Verbot der kurdischen Sprache als politisches Prinzip in der Türkei

14. Januar 2012 21:440 commentsViews: 38

Der Kemalismus ist eine totalitäre Ideologie, auch hinsichtlich der Vereinnahmung von Völkern und Kulturen. Noch heute werden krude Thesen einiger “Wissenschaftler” auf der Titelseite populärer Medien gedruckt. Mal hieß es, die Kurden seien ein türkisches Volk, die während der Safawiden Einnahme Ost-Anatoliens und Nord-Mesopotamiens  eine schwache Form der persische Sprache angenommen hätten, das hinzu sehr viele entlehnte Wörter aus dem Arabischen und Türkischen habe. Ein anderer “Wissenschaftler” meinte, die Kurden seien ein Mischvolk von Aramäern, Armeniern, Persern, Türken, Arabern und Juden. Sie würden deshalb sich nicht verständigen können, weil ihr Ursprung verschieden sei.

Es ist auch nicht so, dass diese Wissenschaftler ihre Thesen nur in den Medien veröffentlichen – Nein, sie schreiben auch Bücher darüber, die zu Bestsellern werden. Selbst kemalistische und nationalistische Politiker nehmen sich der Thesen an und betreiben entsprechend ihre Kurdenpolitik, weshalb sogar einige davon ausgehen, dass es eine Idee der Imperialisten gewesen sei, dass diese aus den östlichen Türken Kurden gemacht haben, damit sie ihre aktuelle Assimilierung rechtfertigen können. Auch gegenüber Sozialisten!

Bis 1991 galt ein Sondergesetz  Nr. 2932, das vorsah, alle Sprachen anatolischer Volksgruppen zu verbieten. Paragraph 3 der Verfassung der Türkei von 1982 besagt: „Die Muttersprache der türkischen Staatsangehörigen ist türkisch. Es ist verboten: jegliche Betätigung zur Benutzung und Verbreitung einer anderen Sprache außer türkisch als Muttersprache; das Tragen von Plakaten, Transparenten, Losungen, Schildern in den Versammlungen und Demonstrationen und ähnliches, Senden von Stimme, Schallplatten und Bildstreifen und sonstigen Ausdrucksmitteln.”
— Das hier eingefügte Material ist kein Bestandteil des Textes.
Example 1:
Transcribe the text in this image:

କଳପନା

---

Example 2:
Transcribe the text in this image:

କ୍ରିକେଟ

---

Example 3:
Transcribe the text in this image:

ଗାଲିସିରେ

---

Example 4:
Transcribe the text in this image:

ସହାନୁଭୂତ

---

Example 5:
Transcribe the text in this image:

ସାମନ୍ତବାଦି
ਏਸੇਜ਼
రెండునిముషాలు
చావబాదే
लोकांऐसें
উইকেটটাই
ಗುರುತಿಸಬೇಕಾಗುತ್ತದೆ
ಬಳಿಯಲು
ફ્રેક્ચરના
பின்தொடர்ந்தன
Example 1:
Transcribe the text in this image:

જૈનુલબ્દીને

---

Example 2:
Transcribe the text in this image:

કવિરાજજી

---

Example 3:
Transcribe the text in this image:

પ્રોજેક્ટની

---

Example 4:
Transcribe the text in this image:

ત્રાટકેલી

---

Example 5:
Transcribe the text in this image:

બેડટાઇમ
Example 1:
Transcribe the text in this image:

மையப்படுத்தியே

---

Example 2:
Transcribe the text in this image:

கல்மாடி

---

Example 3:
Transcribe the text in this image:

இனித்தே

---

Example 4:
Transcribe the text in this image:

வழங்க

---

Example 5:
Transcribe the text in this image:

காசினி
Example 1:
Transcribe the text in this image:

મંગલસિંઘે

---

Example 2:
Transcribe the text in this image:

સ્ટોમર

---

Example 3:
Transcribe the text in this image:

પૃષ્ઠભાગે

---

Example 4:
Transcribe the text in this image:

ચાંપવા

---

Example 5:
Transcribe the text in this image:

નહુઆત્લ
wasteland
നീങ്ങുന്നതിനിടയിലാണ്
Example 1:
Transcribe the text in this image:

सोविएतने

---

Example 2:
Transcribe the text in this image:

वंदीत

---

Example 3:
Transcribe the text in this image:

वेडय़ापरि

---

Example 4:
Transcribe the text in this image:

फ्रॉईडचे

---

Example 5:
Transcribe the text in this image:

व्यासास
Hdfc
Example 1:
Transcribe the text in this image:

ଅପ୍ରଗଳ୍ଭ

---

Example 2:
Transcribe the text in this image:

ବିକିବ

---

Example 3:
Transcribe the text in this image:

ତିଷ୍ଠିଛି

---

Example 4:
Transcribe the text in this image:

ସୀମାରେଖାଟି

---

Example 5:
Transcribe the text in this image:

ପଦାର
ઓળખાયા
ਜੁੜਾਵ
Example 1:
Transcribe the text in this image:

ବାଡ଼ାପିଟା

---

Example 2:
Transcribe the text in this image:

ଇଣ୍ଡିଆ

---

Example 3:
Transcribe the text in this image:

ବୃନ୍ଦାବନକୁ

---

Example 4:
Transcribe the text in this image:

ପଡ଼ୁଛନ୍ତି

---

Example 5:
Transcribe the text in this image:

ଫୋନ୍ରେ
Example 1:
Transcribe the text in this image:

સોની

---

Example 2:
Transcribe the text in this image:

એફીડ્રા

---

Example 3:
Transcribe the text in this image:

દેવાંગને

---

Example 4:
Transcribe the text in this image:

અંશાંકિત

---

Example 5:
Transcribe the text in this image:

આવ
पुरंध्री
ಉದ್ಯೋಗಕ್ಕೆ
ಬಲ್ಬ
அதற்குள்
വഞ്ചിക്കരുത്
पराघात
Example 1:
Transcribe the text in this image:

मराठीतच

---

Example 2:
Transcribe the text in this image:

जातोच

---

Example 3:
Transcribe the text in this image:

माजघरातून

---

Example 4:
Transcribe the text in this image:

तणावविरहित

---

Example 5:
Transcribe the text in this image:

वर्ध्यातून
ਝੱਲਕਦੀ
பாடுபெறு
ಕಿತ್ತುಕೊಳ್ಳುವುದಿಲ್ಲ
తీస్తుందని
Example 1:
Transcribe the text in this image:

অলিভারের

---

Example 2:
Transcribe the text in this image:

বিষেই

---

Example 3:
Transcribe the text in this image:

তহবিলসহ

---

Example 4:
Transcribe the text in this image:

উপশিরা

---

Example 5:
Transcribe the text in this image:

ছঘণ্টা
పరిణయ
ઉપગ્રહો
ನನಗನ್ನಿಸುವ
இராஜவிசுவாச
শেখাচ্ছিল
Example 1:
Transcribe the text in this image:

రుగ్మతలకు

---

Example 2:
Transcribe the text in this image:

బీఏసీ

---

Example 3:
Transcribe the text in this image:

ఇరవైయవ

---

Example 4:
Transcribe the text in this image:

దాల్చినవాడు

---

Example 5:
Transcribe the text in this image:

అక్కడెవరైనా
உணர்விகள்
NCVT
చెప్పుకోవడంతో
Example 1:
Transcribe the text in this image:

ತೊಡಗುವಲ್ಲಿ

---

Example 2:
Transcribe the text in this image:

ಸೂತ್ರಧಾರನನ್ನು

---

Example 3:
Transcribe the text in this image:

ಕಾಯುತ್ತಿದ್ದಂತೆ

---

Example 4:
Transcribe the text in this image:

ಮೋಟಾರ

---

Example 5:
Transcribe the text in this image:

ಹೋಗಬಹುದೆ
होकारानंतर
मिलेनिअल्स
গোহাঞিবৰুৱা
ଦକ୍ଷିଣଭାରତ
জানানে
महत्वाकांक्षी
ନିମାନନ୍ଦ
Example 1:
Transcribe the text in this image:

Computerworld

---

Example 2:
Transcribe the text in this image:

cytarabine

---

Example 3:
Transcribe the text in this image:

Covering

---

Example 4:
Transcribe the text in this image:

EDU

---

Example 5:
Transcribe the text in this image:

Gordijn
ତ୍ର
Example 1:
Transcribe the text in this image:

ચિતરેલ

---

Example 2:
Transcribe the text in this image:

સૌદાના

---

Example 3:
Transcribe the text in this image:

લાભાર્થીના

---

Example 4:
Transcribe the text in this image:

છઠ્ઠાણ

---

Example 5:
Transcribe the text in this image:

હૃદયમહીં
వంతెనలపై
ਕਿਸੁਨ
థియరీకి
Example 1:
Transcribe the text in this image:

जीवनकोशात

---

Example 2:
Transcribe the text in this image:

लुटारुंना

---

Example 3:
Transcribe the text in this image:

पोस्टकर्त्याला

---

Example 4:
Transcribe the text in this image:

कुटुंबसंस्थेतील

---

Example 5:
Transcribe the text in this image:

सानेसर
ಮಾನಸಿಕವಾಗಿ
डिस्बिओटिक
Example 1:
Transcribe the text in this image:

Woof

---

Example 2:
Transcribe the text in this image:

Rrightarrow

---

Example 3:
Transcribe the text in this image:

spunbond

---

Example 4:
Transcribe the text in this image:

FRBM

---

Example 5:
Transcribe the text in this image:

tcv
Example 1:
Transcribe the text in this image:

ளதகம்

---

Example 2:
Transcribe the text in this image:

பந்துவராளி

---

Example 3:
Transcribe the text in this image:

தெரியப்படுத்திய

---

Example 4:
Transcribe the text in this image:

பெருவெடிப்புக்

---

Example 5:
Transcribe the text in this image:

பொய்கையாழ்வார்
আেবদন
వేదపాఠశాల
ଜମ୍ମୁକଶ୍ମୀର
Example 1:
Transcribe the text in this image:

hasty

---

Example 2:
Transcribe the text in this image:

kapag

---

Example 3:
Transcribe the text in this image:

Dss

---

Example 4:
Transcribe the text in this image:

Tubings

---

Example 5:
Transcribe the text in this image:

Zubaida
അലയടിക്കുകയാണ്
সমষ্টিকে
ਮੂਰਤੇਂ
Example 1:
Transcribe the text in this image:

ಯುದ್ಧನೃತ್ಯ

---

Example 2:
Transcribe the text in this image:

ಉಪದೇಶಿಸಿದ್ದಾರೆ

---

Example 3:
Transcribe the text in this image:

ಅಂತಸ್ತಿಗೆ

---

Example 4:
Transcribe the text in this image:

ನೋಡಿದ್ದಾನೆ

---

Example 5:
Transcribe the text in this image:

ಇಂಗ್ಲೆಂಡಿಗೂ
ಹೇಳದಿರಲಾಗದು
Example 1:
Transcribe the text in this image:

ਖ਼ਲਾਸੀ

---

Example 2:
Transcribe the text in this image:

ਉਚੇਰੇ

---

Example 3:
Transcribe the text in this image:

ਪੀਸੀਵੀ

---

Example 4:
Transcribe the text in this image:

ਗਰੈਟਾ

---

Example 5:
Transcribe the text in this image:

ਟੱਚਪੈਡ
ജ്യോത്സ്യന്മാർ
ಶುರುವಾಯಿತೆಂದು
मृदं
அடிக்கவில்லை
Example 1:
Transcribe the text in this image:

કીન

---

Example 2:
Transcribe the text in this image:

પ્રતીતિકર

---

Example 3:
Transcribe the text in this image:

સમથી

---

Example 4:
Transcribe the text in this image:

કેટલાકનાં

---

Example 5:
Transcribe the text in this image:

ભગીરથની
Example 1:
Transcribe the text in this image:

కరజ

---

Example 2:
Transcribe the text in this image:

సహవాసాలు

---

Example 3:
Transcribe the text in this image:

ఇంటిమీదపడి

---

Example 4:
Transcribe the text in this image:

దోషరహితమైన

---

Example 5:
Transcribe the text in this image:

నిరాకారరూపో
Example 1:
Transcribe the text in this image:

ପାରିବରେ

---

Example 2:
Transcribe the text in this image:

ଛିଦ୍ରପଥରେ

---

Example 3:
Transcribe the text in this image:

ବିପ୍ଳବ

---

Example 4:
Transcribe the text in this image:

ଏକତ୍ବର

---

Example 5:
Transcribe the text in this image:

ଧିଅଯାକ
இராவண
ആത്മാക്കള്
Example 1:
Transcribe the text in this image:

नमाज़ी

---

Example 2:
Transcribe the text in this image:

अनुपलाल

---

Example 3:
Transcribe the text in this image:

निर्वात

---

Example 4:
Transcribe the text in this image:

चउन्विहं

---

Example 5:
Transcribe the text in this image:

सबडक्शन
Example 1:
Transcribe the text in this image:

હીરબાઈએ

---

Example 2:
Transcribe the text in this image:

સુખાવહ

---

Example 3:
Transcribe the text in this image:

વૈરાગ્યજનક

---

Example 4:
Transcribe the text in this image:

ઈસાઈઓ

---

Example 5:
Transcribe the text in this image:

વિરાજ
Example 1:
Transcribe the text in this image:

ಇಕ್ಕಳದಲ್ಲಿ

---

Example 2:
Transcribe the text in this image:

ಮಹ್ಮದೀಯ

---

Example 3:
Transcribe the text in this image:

Dabei ist die kurdische Sprache eine sehr reiche Sprache, die aber ohne einen kurdischen Staat zu verschwinden droht, da viele Kurden in der Türkei nicht mehr die Wirklichkeit ihrer Sprache bewusst sind und zwangsweise, um eine ökologische Nische innerhalb der türkischen Wirtschaft zu besetzen können, die kurdische Sprache und Herkunft unterdrücken. Künstler wie Ibrahim Tatlises und Mahsun Kirmizigül haben sich in den 90er nicht getraut auf Kurdisch zu singen. Erst als Ahmet Kaya der türkischen Öffentlichkeit klarmachte, dass er auf Kurdisch singen würde, und er daraufhin von anderen Künstlern beschimpft und mit Besteck beworfen wurde, ist in der Türkei eine neue Diskussion entfacht worden. Erst sangen linke Musikgruppierungen auf kurdischer Sprache, trotz des zornigen Blickes nationalistischer Türken, die schon immer Kommunisten/Sozialisten hassten, da es nicht ihrer islamischen Weltbild entspreche. Als diese Künstler anerkannt wurden, begannen auch Ibrahim Tatlises und Mahsun Kirmizigül auf Kurdisch zu singen. Mann kann es aber den Künstlern nicht verübeln, denn die Türkei setzte die Kurden sehr unter Druck, sodass sie immer befürchteten, angeklagt zu werden.

Wir Kurden haben noch keine Hochsprache, da eine Hochsprache nur bedingt eines Staates entstehen kann. Deshalb ist die kurdische Sprache an Dialekten reich, die sich soweit unterscheiden, dass manche Linguisten sie als eigenständigen Sprachen bezeichnen.